Laser intervention on trabeculo-Descemet's membrane after resistant viscocanalostomy: Selective 532 nm gonioreconditioning or conventional 1064 nm neodymium-doped yttrium aluminum garnet laser goniopuncture?

Sabur H., BAYKARA M. , Can B.

INDIAN JOURNAL OF OPHTHALMOLOGY, vol.64, no.8, pp.568-571, 2016 (Journal Indexed in SCI) identifier identifier identifier

  • Publication Type: Article / Article
  • Volume: 64 Issue: 8
  • Publication Date: 2016
  • Doi Number: 10.4103/0301-4738.191489
  • Page Numbers: pp.568-571


Purpose: To compare the results of conventional 1064 nm neodymium-doped yttrium-aluminum garnet laser goniopuncture (Nd:YAG-GP) and selective 532 nm Nd:YAG laser (selective laser trabeculoplasty [SLT]) gonioreconditioning (GR) on trabeculo-Descemet's membrane in eyes resistant to viscocanalostomy surgery. Methods: Thirty-eight eyes of 35 patients who underwent laser procedure after successful viscocanalostomy surgery were included in the study. When postoperative intraocular pressure (IOP) was above the individual target, the eyes were scheduled for laser procedure. Nineteen eyes underwent 532 nm SLT-GR (Group 1), and the remaining 19 eyes underwent conventional 1064 nm Nd:YAG-GP (Group 2).

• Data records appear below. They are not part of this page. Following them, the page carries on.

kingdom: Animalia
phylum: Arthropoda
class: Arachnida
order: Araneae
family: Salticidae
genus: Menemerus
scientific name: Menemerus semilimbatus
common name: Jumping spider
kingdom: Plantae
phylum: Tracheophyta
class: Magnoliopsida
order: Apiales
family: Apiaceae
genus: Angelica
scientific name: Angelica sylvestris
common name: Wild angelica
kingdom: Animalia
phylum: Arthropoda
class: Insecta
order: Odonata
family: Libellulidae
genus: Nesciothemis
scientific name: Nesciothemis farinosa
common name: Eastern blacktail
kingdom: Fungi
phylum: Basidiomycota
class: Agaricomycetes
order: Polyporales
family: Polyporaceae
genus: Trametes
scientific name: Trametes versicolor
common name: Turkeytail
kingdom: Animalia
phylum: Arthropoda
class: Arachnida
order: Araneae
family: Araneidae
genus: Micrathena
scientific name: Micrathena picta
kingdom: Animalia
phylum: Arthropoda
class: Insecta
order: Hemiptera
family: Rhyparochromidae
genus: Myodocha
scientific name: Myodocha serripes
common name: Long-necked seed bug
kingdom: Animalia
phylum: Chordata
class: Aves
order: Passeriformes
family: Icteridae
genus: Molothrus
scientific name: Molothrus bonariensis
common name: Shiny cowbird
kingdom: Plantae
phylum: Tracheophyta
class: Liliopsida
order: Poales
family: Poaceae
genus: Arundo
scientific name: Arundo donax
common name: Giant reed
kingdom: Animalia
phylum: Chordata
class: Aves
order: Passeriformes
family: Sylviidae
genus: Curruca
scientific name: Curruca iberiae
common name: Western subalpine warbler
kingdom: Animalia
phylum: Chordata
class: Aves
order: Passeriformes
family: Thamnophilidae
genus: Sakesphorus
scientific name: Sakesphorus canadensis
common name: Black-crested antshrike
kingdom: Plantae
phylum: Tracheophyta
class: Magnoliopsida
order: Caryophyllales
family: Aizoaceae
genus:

IOPs before and after laser (1 week, 1 month, 3 months, 6 months, 1 year, and last visit), follow-up periods, number of glaucoma medications, and complications were recorded for both groups. Results: Mean times from surgery to laser procedures were 17.3 +/- 9.6 months in Group 1 and 13.0 +/- 11.4 months in Group 2. Mean IOPs before laser procedures were 21.2 +/- 1.7 mmHg in Group 1 and 22.8 +/- 1.9 mmHg in Group 2 (P = 0.454). Postlaser IOP measurements of Group 1 were 12.1 +/- 3.4 mmHg and 13.8 +/- 1.7 mmHg in the 1st week and last visit, respectively; in Group 2, these measurements were 13.6 +/- 3.7 mmHg and 14.9 +/- 4.8 mmHg, respectively. There were statistically significant differences (P < 0.001) in IOP reduction at all visits in both groups; the results of the two groups were similar (P > 0.05). Mean follow-up was 16.6 +/- 6.4 months after SLT-GR and 18.9 +/- 11.2 months after Nd:YAG-GP. Conclusions: While conventional Nd:YAG-GP and SLT-GR, a novel procedure, are both effective choices in eyes resistant to viscocanalostomy, there are fewer complications with SLT-GR. SLT-GR can be an alternative to conventional Nd:YAG-GP.